This repository contains an end‑to‑end analysis of UIDAI Aadhaar enrolment and update activity, from raw API exports to cleaned datasets, exploratory analysis, and presentation‑ready visuals.
- HACKATHON_SUBMISSION.ipynb – Main, polished notebook used for submission; loads precomputed analysis_results outputs and cleaned_data to generate all final plots, explanations, and insights.
- aadhaar_analysis.ipynb – Original exploratory notebook used to experiment with loading, cleaning, and aggregating the raw CSV splits.
- aadhaar_analysis_clean.ipynb – Refined version of the exploratory analysis with a cleaner, more streamlined pipeline.
- run_analysis.py – Scripted version of the core analysis pipeline that reads raw split CSVs, builds aggregated tables (national_daily, state_panel, enrolment_by_state), and writes them into analysis_results/.
- .gitignore – Standard ignore rules for virtual environments, raw archives, and editor/OS artefacts.
-
api_data_aadhar_enrolment/
- Contains raw UIDAI enrolment API exports split into multiple CSV files (e.g.

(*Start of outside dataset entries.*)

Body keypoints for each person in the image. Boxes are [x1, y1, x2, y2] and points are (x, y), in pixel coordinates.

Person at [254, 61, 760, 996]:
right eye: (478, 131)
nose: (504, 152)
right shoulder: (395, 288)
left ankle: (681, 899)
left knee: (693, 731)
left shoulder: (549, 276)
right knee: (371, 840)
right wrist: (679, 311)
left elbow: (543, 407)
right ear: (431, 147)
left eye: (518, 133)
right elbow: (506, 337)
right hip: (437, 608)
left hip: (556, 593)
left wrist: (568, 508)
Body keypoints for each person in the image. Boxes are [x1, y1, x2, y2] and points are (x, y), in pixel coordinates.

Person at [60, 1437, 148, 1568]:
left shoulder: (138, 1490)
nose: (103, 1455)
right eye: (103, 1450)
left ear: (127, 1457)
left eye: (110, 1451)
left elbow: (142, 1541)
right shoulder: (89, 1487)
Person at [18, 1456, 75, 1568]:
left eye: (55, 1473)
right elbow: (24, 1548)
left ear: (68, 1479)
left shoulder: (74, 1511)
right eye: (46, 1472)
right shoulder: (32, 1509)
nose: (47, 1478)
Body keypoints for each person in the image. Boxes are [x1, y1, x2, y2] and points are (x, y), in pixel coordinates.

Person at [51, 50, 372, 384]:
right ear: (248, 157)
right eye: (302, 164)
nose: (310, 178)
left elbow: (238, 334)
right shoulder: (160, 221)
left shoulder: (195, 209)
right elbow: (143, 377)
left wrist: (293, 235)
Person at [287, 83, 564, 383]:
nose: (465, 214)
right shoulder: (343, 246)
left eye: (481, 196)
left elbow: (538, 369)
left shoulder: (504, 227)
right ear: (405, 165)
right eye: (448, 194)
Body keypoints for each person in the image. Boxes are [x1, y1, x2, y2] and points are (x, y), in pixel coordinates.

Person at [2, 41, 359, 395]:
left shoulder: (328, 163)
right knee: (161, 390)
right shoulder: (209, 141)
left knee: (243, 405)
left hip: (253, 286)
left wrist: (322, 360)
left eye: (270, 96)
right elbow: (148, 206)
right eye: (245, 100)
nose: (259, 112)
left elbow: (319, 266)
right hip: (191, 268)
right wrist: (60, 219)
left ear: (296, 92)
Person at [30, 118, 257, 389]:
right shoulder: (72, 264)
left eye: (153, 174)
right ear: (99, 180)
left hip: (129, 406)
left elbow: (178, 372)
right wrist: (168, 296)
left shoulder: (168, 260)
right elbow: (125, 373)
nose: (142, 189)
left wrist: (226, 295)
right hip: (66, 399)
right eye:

api_data_aadhar_enrolment_0_500000.csv, etc.). - Each row represents enrolment counts by date, state, district, pincode, and age buckets (0–5, 5–17, 18+).
- Contains raw UIDAI enrolment API exports split into multiple CSV files (e.g.
-
api_data_aadhar_demographic/
- Raw demographic update API exports split into CSV partitions.
- Columns track counts of demographic updates by date, state, district, pincode, and age buckets (5–17, 17+).
-
api_data_aadhar_biometric/
- Raw biometric update API exports split into CSV partitions.
- Columns track counts of biometric updates by date, state, district, pincode, and age buckets (5–17, 17+).
-
cleaned_data/
- enrolment_clean.csv – Concatenated and cleaned enrolment data: standardised dates (ISO format), trimmed state/district names, zero‑padded pincodes, non‑negative counts, duplicates removed.
- demographic_clean.csv – Cleaned demographic updates with the same standardisations applied to date/state/district/pincode fields.
- biometric_clean.csv – Cleaned biometric updates with consistent schema and quality checks.
- These files are the preferred inputs for advanced, cross‑dataset analysis.
-
analysis_results/
- national_daily.csv – Aggregated national‑level daily time series of enrolments and updates.
- state_panel.csv – State‑level panel with total enrolments, total demographic/biometric updates, and intensity measures (e.g. updates per 1,000 enrolments).
- enrolment_by_state.csv – State‑level enrolment breakdowns by age group.
- 01_national_timeseries.html – Interactive Plotly view of the national daily time series.
- 02_top_states_enrolment.html – Top states by enrolment volume and age‑group composition.
- 03_age_wise_distribution.html – Age‑wise enrolment distribution visualisation.
- 04_update_intensity_scatter.html – Scatter plot comparing demographic vs biometric update intensity by state.
- 05_anomalies.html – Anomaly detection view based on z‑scores over the enrolment time series.
- 06_forecast.html – 14‑day enrolment demand forecast visualisation.
- INSIGHTS_REPORT.txt – Textual summary of key findings and storylines from the analysis.
- Open HACKATHON_SUBMISSION.ipynb to view the full analysis narrative and final visuals.
- Use cleaned_data/ if you want to build new models or visualisations on top of a high‑quality, standardised dataset.
- Use run_analysis.py and the raw api_data_aadhar_*/ folders if you need to fully reproduce the analysis_results/ tables from scratch.